Figure 2. illustrates the data workflow of a typical MapReduce application. Firstly, App sends a request to Master for two Mappers and two Reducers. Then, Master instructs all Workers in the cluster to fulfill this request via a round-robin resource scheduling algorithm. In this figure, two Mappers and two Reducers are launched by Worker 0 and Worker 1 respectively. During the stage of map, all Mappers run to consume input files. During the stage of reduce, all Reducers pull data from Mappers and produce the final results.

RPCs and Protobufs

All RPC services are defined in files under src/main/proto.

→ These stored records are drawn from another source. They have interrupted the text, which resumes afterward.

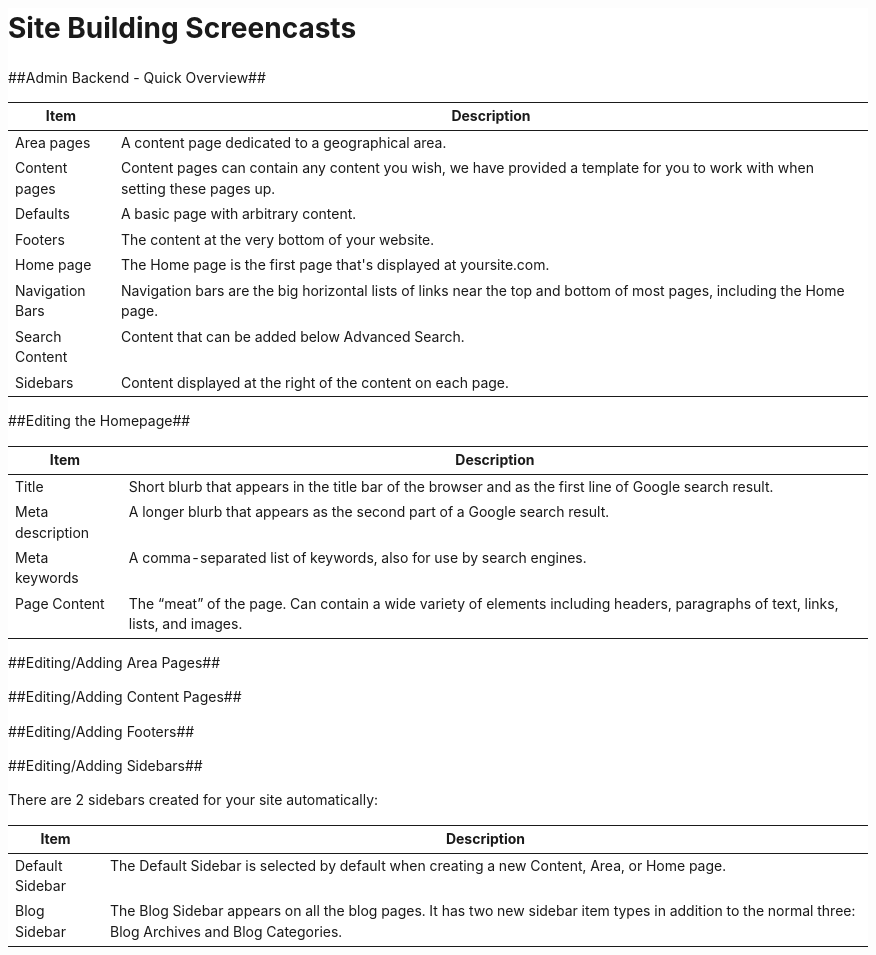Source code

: # Site Building Screencasts

##Admin Backend - Quick Overview##

<iframe width="540" height="320" src="https://www.youtube.com/embed/o1b-ZYV9AIY" frameborder="0" allowfullscreen></iframe>

Item | Description
---| ---
Area pages | A content page dedicated to a geographical area.
Content pages | Content pages can contain any content you wish, we have provided a template for you to work with when setting these pages up.
Defaults | A basic page with arbitrary content.
Footers | The content at the very bottom of your website.
Home page | The Home page is the first page that's displayed at yoursite.com.
Navigation Bars | Navigation bars are the big horizontal lists of links near the top and bottom of most pages, including the Home page.
Search Content | Content that can be added below Advanced Search. 
Sidebars | Content displayed at the right of the content on each page.

##Editing the Homepage##

<iframe width="540" height="320" src="https://www.youtube.com/embed/1mGK2qqV3zA" frameborder="0" allowfullscreen></iframe>

Item | Description
---| ---
Title| Short blurb that appears in the title bar of the browser and as the first line of Google search result.
Meta description| A longer blurb that appears as the second part of a Google search result.
Meta keywords| A comma-separated list of keywords, also for use by search engines.
Page Content| The “meat” of the page. Can contain a wide variety of elements including headers, paragraphs of text, links, lists, and images.

##Editing/Adding Area Pages##

<iframe width="540" height="320" src="https://www.youtube.com/embed/l9ZbHcboy2w" frameborder="0" allowfullscreen></iframe>

##Editing/Adding Content Pages##

<iframe width="540" height="320" src="https://www.youtube.com/embed/jKYDZoqy_KM" frameborder="0" allowfullscreen></iframe>

##Editing/Adding Footers##

<iframe width="540" height="320" src="https://www.youtube.com/embed/iBpdYH4OCDI" frameborder="0" allowfullscreen></iframe>

##Editing/Adding Sidebars##

<iframe width="540" height="320" src="https://www.youtube.com/embed/1BeTxvotVsg" frameborder="0" allowfullscreen></iframe>

There are 2 sidebars created for your site automatically:

Item | Description
---| ---
Default Sidebar | The Default Sidebar is selected by default when creating a new Content, Area, or Home page.
Blog Sidebar | The Blog Sidebar appears on all the blog pages. It has two new sidebar item types in addition to the normal three: Blog Archives and Blog Categories.
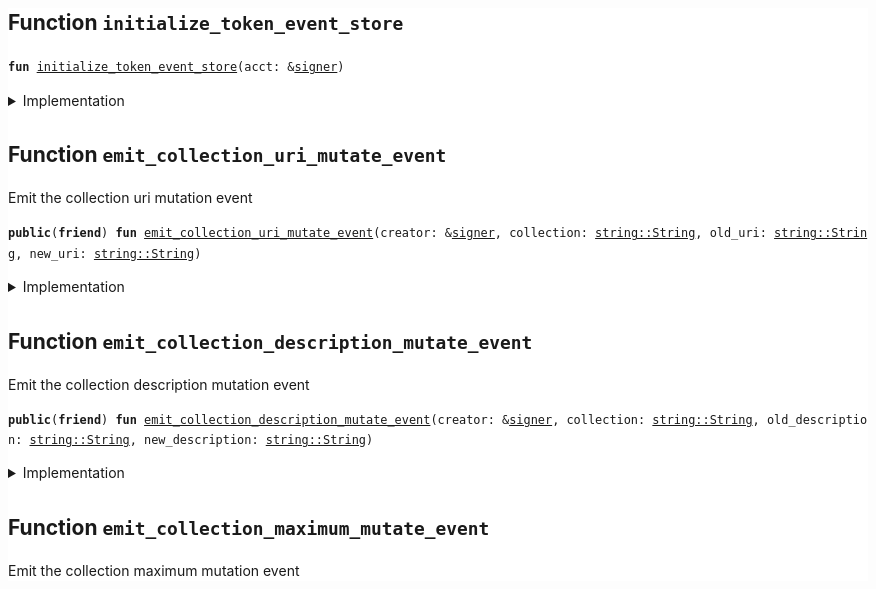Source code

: <a id="0x1_token_event_store_initialize_token_event_store"></a>

## Function `initialize_token_event_store`



<pre><code><b>fun</b> <a href="token_event_store.md#0x1_token_event_store_initialize_token_event_store">initialize_token_event_store</a>(acct: &<a href="../../move-stdlib/doc/signer.md#0x1_signer">signer</a>)
</code></pre>



<details><summary>Implementation</summary></details>

<a id="0x1_token_event_store_emit_collection_uri_mutate_event"></a>

## Function `emit_collection_uri_mutate_event`

Emit the collection uri mutation event


<pre><code><b>public</b>(<b>friend</b>) <b>fun</b> <a href="token_event_store.md#0x1_token_event_store_emit_collection_uri_mutate_event">emit_collection_uri_mutate_event</a>(creator: &<a href="../../move-stdlib/doc/signer.md#0x1_signer">signer</a>, collection: <a href="../../move-stdlib/doc/string.md#0x1_string_String">string::String</a>, old_uri: <a href="../../move-stdlib/doc/string.md#0x1_string_String">string::String</a>, new_uri: <a href="../../move-stdlib/doc/string.md#0x1_string_String">string::String</a>)
</code></pre>



<details><summary>Implementation</summary></details>

<a id="0x1_token_event_store_emit_collection_description_mutate_event"></a>

## Function `emit_collection_description_mutate_event`

Emit the collection description mutation event


<pre><code><b>public</b>(<b>friend</b>) <b>fun</b> <a href="token_event_store.md#0x1_token_event_store_emit_collection_description_mutate_event">emit_collection_description_mutate_event</a>(creator: &<a href="../../move-stdlib/doc/signer.md#0x1_signer">signer</a>, collection: <a href="../../move-stdlib/doc/string.md#0x1_string_String">string::String</a>, old_description: <a href="../../move-stdlib/doc/string.md#0x1_string_String">string::String</a>, new_description: <a href="../../move-stdlib/doc/string.md#0x1_string_String">string::String</a>)
</code></pre>



<details><summary>Implementation</summary></details>

<a id="0x1_token_event_store_emit_collection_maximum_mutate_event"></a>

## Function `emit_collection_maximum_mutate_event`

Emit the collection maximum mutation event
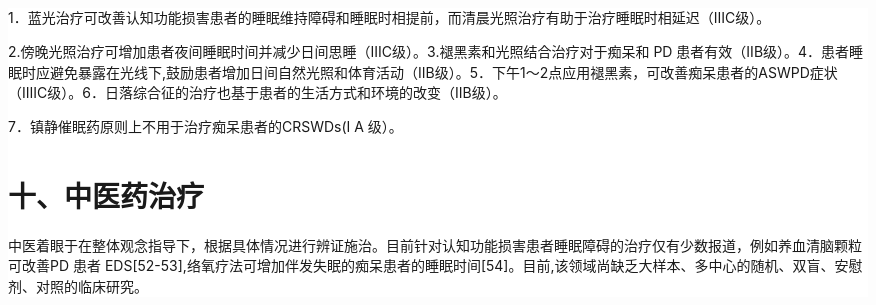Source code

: 1．蓝光治疗可改善认知功能损害患者的睡眠维持障碍和睡眠时相提前，而清晨光照治疗有助于治疗睡眠时相延迟（ⅢC级）。  

2.傍晚光照治疗可增加患者夜间睡眠时间并减少日间思睡（ⅢC级）。3.褪黑素和光照结合治疗对于痴呆和 PD 患者有效（ⅡB级）。4．患者睡眠时应避免暴露在光线下,鼓励患者增加日间自然光照和体育活动（ⅡB级）。5．下午1～2点应用褪黑素，可改善痴呆患者的ASWPD症状（ⅢIC级）。6．日落综合征的治疗也基于患者的生活方式和环境的改变（ⅡB级）。  

7．镇静催眠药原则上不用于治疗痴呆患者的CRSWDs(I A 级）。  

# 十、中医药治疗  

中医着眼于在整体观念指导下，根据具体情况进行辨证施治。目前针对认知功能损害患者睡眠障碍的治疗仅有少数报道，例如养血清脑颗粒可改善PD 患者 EDS[52-53],络氧疗法可增加伴发失眠的痴呆患者的睡眠时间[54]。目前,该领域尚缺乏大样本、多中心的随机、双盲、安慰剂、对照的临床研究。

RPC servers for each components:

  • Master
    • initCluster
    • runMapReduce
    • destroyCluster
  • Worker
    • startMappers
    • stopMappers
    • startReducers
    • stopReducers
  • Mapper
    • runMapper
    • stopMapper
    • readCombinedKeyValues
  • reducer
    • runReducer
    • stopReducer

Example applications

WordCount

The word count application source code can be found in src/main/java/io/github/bfeng/simplemapred/app/WordCountApp.java. The map task emits <word, 1> pairs. The reduce task receives <word, list> pairs and then emits <word, total>.

InvertedIndex

The inverted index application source code can be found in src/main/java/io/github/bfeng/simplemapred/app/InvertedIndex.java. The map task emits <word, file> pairs. The reduce task receives <word, list of files> pairs and then <word, all found files>.

Test cases

Please note Master and Worker share the machines.conf file for the configuration of a cluster. Each line of the file defines a configuration, following a format master:<host>:<port>:<home> or worker:<host>:<port>:<home>. In a pseudo cluster environment, the <host> can be "localhost" but '' must be different. Master and Worker hang in the foreground of terminal. So each server runs in a separated terminal.

  1. Start Master:
java -cp target/simple-mapred-1.0-SNAPSHOT-jar-with-dependencies.jar \
   io.github.bfeng.simplemapred.resource.Master \
   src/main/resources/machines.conf
  1. Start Worker on each machine in a cluster (worker id must be specified):
java -cp target/simple-mapred-1.0-SNAPSHOT-jar-with-dependencies.jar \
  io.github.bfeng.simplemapred.resource.Worker \
  src/main/resources/machines.conf 0
  1. Run applications:
# WordCount
java -cp target/simple-mapred-1.0-SNAPSHOT-jar-with-dependencies.jar \
   io.github.bfeng.simplemapred.app.WordCountApp localhost:12345 \
   input/words-1.txt,input/words-2.txt output/wc-1.txt,output/wc-2.txt
# Inverted index
java -cp target/simple-mapred-1.0-SNAPSHOT-jar-with-dependencies.jar \
   io.github.bfeng.simplemapred.app.InvertedIndex localhost:12345 \
   input/words-1.txt,input/words-2.txt output/ii-1.txt,output/ii-2.txt

Please note: above two applications accept a list of files delimited by comma as input and a list of files delimited by comma as output. Thus, any number of input files and any number of output files are accept by the framework. For example, WordCount accepts input/words-1.txt and input/words-2.txt as input and produces results in output/wc-1.txt and output/wc-2.txt. One can also specify two files as input and one file as output.

  1. Run application with larger files as input:
# WordCount
java -cp target/simple-mapred-1.0-SNAPSHOT-jar-with-dependencies.jar \
   io.github.bfeng.simplemapred.app.WordCountApp localhost:12345 \
   input/part-1.txt,input/part-2.txt output/wc-1.txt,output/wc-2.txt
# Inverted index
java -cp target/simple-mapred-1.0-SNAPSHOT-jar-with-dependencies.jar \
   io.github.bfeng.simplemapred.app.InvertedIndex localhost:12345 \
   input/part-1.txt,input/part-2.txt output/ii-1.txt,output/ii-2.txt
  1. Shutdown servers:

Both Master and Worker accepts Control-C as a shutdown signal.